Work order ▸
Your answer should consist of the lines in the following data that contain "PrePrints".

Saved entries

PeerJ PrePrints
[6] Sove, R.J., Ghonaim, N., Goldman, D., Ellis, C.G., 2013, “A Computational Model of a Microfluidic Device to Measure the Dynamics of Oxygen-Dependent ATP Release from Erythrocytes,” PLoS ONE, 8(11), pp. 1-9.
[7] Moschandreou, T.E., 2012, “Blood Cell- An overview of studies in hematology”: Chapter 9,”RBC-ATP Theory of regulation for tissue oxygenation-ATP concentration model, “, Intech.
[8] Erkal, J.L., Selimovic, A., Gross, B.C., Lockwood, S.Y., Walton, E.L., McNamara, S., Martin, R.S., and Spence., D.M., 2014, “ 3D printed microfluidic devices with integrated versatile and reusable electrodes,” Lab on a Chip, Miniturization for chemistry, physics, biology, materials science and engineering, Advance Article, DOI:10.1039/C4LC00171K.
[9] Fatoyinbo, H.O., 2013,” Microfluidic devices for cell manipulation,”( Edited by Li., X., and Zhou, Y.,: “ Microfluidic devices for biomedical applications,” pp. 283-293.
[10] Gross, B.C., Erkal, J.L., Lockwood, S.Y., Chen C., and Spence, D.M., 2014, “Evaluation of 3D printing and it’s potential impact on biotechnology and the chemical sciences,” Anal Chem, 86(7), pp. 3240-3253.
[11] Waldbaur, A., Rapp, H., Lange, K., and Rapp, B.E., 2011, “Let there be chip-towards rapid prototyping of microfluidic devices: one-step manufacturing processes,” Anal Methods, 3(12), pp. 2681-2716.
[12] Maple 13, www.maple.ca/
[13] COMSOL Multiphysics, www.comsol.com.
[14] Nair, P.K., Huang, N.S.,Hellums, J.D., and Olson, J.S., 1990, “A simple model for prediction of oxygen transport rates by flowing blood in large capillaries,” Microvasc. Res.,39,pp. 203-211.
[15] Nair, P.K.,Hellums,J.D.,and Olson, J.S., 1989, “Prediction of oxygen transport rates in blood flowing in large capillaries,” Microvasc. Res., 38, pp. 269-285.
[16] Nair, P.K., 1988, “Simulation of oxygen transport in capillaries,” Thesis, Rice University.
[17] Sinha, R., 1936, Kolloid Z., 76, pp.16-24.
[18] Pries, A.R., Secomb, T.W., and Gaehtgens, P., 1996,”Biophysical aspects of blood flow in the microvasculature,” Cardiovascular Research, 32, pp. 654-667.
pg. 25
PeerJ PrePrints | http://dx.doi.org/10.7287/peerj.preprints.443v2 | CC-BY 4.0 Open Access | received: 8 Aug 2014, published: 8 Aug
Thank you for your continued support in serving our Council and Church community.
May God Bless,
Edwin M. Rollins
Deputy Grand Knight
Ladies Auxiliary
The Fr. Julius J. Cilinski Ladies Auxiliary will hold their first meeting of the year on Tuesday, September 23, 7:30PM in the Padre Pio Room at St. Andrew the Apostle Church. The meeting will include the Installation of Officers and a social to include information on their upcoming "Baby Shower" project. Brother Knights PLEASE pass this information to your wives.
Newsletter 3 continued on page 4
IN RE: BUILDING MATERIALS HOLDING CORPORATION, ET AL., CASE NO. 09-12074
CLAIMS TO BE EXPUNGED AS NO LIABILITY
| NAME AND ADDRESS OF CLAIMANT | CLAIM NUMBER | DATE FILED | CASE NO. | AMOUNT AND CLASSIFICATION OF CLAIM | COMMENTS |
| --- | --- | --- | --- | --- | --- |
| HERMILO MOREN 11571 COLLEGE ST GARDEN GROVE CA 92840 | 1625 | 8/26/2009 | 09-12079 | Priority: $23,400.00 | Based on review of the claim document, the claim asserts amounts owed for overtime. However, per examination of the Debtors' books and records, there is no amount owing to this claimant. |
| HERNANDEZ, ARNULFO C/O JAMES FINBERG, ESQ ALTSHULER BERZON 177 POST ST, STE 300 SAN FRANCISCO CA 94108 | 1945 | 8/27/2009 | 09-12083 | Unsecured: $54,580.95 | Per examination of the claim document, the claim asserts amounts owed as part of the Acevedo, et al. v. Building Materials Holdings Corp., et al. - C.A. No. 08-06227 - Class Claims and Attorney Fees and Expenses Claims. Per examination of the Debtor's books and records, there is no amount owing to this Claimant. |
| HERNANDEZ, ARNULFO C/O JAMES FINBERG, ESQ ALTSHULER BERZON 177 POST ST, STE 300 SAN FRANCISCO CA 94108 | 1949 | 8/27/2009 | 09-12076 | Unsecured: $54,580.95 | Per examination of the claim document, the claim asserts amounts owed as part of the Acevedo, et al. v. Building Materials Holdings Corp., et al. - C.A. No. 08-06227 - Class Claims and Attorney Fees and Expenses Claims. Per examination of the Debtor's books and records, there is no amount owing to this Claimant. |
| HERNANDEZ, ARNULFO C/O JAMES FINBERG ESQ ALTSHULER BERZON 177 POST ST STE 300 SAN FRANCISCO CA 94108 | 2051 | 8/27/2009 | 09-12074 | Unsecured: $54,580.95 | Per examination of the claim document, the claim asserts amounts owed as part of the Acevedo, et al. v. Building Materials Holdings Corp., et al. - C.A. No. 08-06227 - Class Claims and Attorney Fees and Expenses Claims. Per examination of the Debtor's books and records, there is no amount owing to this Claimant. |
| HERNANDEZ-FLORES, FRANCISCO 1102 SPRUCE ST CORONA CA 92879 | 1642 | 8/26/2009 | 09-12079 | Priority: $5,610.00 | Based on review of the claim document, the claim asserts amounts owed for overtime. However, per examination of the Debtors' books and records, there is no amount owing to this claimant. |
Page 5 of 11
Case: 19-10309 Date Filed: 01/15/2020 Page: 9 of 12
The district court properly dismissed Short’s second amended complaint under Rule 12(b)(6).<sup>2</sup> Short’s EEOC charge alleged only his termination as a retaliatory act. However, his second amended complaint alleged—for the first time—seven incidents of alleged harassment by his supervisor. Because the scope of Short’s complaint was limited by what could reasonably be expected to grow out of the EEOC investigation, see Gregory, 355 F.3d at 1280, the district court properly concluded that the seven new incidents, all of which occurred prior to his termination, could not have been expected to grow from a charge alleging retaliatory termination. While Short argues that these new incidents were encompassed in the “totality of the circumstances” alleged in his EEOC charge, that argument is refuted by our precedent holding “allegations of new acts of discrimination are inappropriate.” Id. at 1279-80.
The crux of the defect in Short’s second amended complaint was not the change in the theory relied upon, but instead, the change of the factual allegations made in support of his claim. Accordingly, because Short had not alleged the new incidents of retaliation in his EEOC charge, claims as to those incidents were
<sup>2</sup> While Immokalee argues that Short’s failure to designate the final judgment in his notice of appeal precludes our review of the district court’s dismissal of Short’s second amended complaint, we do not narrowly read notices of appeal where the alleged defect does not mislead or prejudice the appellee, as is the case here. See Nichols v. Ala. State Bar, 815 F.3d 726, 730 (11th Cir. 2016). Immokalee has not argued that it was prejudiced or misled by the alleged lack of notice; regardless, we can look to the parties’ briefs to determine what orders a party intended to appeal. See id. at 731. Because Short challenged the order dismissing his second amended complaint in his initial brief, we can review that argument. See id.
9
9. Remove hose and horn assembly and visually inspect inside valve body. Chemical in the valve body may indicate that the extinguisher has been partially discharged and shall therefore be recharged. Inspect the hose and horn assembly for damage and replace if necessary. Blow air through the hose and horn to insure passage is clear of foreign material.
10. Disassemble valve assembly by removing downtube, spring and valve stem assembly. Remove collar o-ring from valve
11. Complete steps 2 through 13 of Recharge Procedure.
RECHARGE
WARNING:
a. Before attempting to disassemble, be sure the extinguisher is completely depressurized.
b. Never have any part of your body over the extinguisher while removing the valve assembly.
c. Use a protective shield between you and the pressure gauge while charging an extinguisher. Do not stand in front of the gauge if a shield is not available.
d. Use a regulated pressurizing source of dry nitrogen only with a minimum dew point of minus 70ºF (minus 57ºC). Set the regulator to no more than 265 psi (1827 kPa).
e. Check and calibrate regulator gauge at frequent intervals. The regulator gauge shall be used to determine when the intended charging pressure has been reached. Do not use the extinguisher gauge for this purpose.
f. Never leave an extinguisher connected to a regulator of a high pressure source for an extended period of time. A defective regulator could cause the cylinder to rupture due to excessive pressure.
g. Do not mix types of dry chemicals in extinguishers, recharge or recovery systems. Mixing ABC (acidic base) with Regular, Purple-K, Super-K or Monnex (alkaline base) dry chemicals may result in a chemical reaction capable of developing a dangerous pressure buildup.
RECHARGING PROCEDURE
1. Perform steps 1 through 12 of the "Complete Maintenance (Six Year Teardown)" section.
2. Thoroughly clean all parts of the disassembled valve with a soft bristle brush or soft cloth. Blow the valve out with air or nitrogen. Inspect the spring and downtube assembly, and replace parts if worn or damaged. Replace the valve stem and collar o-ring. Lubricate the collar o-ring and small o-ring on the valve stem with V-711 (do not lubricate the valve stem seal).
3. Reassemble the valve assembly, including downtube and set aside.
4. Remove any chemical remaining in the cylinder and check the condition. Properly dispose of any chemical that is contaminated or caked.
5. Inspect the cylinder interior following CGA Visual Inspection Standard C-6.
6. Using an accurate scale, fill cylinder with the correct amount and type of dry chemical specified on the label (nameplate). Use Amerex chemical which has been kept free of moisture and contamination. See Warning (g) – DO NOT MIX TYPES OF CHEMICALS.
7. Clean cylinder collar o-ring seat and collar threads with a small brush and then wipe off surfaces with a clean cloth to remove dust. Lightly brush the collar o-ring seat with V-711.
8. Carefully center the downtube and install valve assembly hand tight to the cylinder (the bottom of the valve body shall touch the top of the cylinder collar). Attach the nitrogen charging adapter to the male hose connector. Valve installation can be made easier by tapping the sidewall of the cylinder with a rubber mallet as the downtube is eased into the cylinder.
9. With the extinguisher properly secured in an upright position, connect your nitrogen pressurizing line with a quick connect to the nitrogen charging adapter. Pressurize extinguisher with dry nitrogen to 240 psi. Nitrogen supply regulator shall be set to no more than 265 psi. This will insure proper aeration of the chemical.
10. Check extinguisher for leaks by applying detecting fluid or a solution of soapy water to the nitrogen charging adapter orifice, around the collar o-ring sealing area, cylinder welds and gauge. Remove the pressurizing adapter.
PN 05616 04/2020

Solved problem ▸
PeerJ PrePrints
PeerJ PrePrints | http://dx.doi.org/10.7287/peerj.preprints.443v2 | CC-BY 4.0 Open Access | received: 8 Aug 2014, published: 8 Aug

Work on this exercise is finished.